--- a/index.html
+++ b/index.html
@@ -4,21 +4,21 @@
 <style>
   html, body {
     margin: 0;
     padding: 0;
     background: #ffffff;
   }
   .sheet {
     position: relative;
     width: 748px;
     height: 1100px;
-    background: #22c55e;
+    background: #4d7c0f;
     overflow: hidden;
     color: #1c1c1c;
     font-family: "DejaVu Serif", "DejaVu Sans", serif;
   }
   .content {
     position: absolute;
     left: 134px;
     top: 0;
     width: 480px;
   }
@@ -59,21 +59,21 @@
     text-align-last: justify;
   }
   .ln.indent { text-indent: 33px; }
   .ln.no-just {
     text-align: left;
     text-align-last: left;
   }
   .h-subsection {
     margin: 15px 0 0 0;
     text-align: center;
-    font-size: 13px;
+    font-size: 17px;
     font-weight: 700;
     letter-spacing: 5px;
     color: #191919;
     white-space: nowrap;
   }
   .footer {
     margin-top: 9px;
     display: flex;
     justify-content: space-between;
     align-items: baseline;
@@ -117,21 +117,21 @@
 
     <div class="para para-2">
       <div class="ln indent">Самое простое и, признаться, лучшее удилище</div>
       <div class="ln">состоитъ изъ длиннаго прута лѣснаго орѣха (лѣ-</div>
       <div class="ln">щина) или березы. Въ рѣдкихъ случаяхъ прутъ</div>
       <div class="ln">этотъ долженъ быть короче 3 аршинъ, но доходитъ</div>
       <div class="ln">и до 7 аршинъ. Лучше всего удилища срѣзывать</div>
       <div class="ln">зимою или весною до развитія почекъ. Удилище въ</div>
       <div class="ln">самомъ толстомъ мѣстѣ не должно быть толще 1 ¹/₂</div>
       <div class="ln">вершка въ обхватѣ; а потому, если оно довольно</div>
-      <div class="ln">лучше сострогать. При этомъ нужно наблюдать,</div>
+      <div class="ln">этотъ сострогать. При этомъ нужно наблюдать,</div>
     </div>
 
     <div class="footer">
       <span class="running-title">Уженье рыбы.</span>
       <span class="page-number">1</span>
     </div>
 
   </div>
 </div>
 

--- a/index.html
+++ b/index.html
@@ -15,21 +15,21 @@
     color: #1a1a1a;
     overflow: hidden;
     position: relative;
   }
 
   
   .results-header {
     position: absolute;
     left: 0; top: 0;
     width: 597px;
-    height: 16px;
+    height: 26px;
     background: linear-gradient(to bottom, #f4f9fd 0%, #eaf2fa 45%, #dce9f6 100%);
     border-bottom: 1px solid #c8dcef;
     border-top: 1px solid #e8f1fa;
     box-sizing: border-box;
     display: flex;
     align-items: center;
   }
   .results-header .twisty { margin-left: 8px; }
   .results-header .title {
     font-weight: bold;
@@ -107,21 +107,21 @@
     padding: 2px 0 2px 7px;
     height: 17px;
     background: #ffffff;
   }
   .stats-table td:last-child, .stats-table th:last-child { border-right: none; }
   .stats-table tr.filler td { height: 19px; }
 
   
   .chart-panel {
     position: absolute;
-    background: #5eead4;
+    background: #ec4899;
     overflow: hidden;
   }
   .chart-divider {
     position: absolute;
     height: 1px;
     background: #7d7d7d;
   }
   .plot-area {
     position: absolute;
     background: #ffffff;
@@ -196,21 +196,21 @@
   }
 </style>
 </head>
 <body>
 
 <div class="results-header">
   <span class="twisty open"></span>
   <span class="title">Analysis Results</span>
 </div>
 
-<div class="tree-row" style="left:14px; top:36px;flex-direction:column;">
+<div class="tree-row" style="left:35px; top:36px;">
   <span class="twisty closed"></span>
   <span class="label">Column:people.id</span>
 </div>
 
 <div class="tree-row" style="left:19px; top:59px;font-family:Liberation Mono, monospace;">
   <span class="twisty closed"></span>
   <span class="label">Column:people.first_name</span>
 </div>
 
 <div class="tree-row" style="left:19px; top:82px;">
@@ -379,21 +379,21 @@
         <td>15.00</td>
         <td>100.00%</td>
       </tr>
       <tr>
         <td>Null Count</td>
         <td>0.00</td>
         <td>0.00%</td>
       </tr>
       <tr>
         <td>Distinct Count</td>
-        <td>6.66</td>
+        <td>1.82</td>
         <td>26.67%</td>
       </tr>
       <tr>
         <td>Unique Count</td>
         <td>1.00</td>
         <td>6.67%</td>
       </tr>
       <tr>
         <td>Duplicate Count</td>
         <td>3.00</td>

■ ■ ■

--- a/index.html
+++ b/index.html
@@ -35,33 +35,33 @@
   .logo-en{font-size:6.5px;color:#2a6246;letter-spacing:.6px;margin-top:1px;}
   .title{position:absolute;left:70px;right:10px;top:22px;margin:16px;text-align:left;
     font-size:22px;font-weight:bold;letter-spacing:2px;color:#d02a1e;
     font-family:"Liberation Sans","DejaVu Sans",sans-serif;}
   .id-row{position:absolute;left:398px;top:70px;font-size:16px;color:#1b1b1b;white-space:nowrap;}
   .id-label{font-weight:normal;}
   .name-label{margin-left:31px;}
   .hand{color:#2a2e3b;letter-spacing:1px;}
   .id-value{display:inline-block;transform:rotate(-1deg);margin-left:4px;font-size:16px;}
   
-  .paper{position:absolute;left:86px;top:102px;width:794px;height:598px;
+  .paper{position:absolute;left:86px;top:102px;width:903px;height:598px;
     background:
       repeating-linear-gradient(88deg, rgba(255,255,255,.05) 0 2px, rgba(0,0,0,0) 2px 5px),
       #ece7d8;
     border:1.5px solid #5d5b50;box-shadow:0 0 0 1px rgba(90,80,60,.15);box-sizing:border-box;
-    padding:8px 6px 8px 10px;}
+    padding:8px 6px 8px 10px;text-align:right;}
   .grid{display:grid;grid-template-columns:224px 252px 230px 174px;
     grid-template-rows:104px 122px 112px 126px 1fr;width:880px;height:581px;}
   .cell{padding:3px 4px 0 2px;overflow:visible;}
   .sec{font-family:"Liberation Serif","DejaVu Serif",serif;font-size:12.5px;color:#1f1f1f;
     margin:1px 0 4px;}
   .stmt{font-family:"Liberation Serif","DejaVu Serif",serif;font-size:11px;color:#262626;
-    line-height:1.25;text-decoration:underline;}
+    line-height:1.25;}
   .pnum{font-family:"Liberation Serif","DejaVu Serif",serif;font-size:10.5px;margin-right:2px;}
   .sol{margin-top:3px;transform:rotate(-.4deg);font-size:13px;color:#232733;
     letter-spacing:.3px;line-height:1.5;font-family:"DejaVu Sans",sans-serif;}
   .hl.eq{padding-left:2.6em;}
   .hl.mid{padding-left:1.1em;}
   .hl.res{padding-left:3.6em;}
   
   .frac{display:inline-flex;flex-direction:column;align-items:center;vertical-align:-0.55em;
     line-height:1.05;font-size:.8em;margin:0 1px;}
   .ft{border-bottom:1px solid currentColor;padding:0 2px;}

■ ■ ■

• Exercise directions: Where in the records does the string "title" appear? Copy every line that has it.

• Answer to this exercise:
       <span class="running-title">Уженье рыбы.</span>
   .results-header .title {
   <span class="title">Analysis Results</span>
   .title{position:absolute;left:70px;right:10px;top:22px;margin:16px;text-align:left;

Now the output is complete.